■ **Exercise instructions**
1) Retype part of the school-climate text, starting at the words "Involving Students" and stopping after "on school climate.".
2) Extend the text on student involvement in school climate, continuing from its final sentence.
:: Text provided
Throughout the week, Li says, classroom teachers will refer to these lessons and use what the pupils know about their own thinking process to help them work through discipline issues or other problems in class.
Involving Students
In the area of school climate, far more than academics, teachers and students have the opportunity to solve problems as equals. While a student struggling in math may not be able to articulate his or her own misconceptions about algebra, Thomas L. Hanson, the director of San Francisco-based WestEd’s middle-school-climate project and a senior research associate with the group, and others say, teachers and particularly older students often agree on the main problems when they’re surveyed on school climate.
“In most of the strong school reform models, you see a focus on school leaders, educators, data, standards—but you seldom see students as part of the reform strategy. The progress we can make with students on the sidelines is terribly limited,” says J.B. Schramm, the founder of the Washington-based College Summit, which uses students to encourage one another to attend college.
“Students are not vessels to be filled with knowledge at schools,” he says. “They can drive change.”
Hanson and O’Malley of WestEd have seen that firsthand in 58 high schools and 15 middle schools in Arizona and California, which are implementing “listening circles.”
Each such circle pulls in students from different social, racial, and interest groups from around the school to identify and solve problems related to campus climate. Adults sit outside the circle, in a “listen only” mode, Hanson says.
Being Assertive
Teachers and administrators have been surprised at how assertive students can be at those sessions, O’Malley says. For example, she recalls students at one high school who complained about trash regularly piling up on campus. In response, they raised money to buy 30 new trash cans and held a bin-decorating contest around the school. The district superintendent, who happened to be sitting in on the circle, was impressed by the students’ initiative and agreed to pay to repaint the fading building in the school colors of green, white, and beige.
“It’s a very, very powerful experience for a lot of people,” O’Malley says. “Students want forums to express themselves about all things related to school. That’s pretty typical for adolescent development; they want to be heard and understood as individuals.”
::::
:: Entries supplied
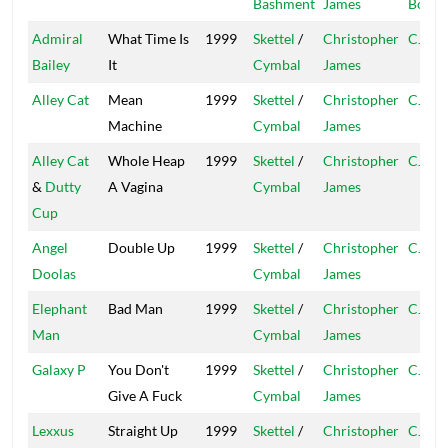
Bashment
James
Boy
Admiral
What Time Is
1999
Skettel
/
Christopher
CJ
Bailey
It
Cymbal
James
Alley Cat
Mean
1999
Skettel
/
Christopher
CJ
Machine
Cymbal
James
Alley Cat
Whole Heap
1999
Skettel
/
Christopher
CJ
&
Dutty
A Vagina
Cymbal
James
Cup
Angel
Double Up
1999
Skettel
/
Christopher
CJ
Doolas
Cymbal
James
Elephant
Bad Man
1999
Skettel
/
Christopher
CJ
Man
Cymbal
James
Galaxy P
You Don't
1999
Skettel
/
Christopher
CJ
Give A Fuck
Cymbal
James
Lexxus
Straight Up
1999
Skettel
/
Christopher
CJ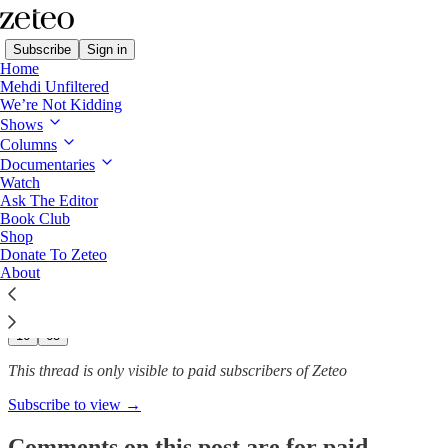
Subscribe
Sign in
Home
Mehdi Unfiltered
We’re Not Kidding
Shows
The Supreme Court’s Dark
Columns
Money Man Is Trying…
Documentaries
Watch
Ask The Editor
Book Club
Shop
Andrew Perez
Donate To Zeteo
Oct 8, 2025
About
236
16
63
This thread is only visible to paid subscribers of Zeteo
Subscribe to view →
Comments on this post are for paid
::::
:: Entries supplied
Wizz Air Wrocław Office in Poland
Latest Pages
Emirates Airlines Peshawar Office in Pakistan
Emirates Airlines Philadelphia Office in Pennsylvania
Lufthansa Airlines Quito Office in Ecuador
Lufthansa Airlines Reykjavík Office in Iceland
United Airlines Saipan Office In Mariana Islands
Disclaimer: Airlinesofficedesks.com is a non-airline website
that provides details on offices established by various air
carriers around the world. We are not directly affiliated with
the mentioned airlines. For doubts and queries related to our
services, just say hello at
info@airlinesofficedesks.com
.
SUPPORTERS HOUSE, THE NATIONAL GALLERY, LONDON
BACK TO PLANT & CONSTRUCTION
::::
:: Entries supplied
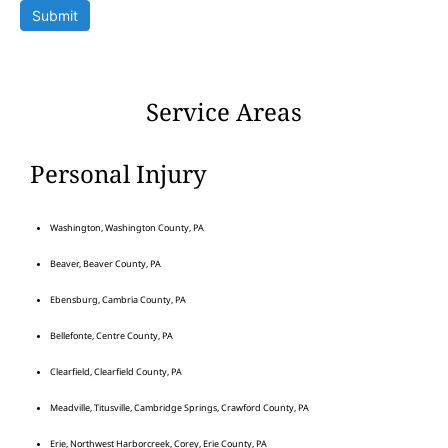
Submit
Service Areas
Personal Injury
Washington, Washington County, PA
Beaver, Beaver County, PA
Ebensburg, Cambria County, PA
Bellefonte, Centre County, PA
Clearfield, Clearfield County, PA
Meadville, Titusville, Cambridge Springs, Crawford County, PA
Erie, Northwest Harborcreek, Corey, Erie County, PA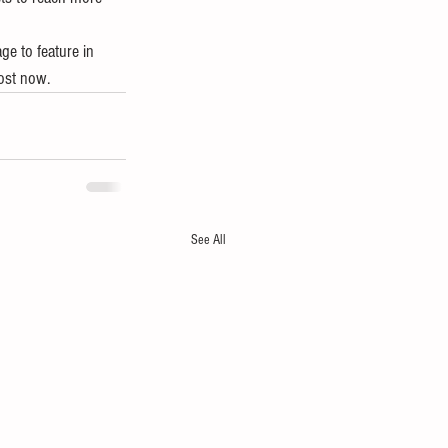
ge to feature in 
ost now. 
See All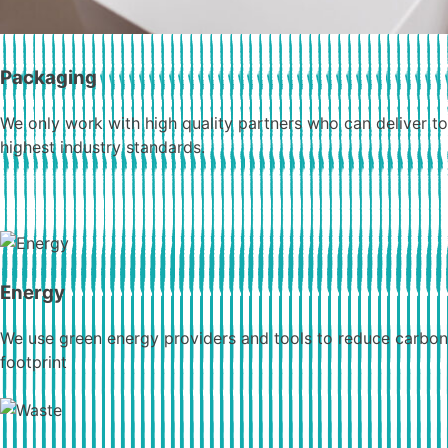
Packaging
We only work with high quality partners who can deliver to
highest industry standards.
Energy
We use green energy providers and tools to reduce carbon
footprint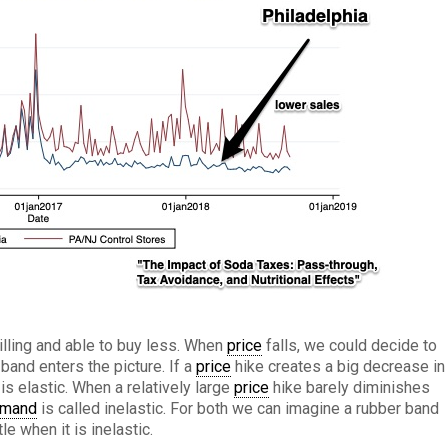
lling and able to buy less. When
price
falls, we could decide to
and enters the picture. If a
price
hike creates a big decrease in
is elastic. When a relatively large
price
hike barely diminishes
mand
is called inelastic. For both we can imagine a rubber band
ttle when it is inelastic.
::::
■ **Responses in order**
1)
Involving Students
In the area of school climate, far more than academics, teachers and students have the opportunity to solve problems as equals. While a student struggling in math may not be able to articulate his or her own misconceptions about algebra, Thomas L. Hanson, the director of San Francisco-based WestEd’s middle-school-climate project and a senior research associate with the group, and others say, teachers and particularly older students often agree on the main problems when they’re surveyed on school climate.

2)
Working Together
Read a related Quality Counts story: Student Peer Leadership Can Help Boost School Climate
Getting students to work together to identify and solve problems can also reduce tensions and bullying among students of different races, social classes, or sexual orientations, the WestEd researchers have found.
A focus on climate can be particularly important in schools with changing demographics, according to research by Amy Bellmore, an assistant professor of human development in the education department at the University of Wisconsin-Madison.
“Within a bully-victim dynamic, there’s an important notion of power: The bully is larger, more popular—or their group is represented to a larger degree,” Bellmore says. “Kids are tuned in to the perspective of decisionmakers within their school environment.”
Schools that celebrate all the different student groups and encourage students from different backgrounds to work together show lower intergroup bullying and more friendships across groups, Bellmore has found. Moreover, she notes, students with friends from a wide variety of backgrounds learn more strategies for coping with stress, be it bullying or a pop quiz.
Bringing students together to improve their campus climate can also help them build their own confidence and resiliency, Schramm says. Students will take more ownership of their learning and their school climate, he says, if school adults listen, help them understand the issues, and enable them to set measurable goals.
“But then you need to give them space,” he says. “If you prepare them but then manage them too tightly, they won’t take charge, because you’re in charge. If you skip either the preparation or the space, it won’t work.”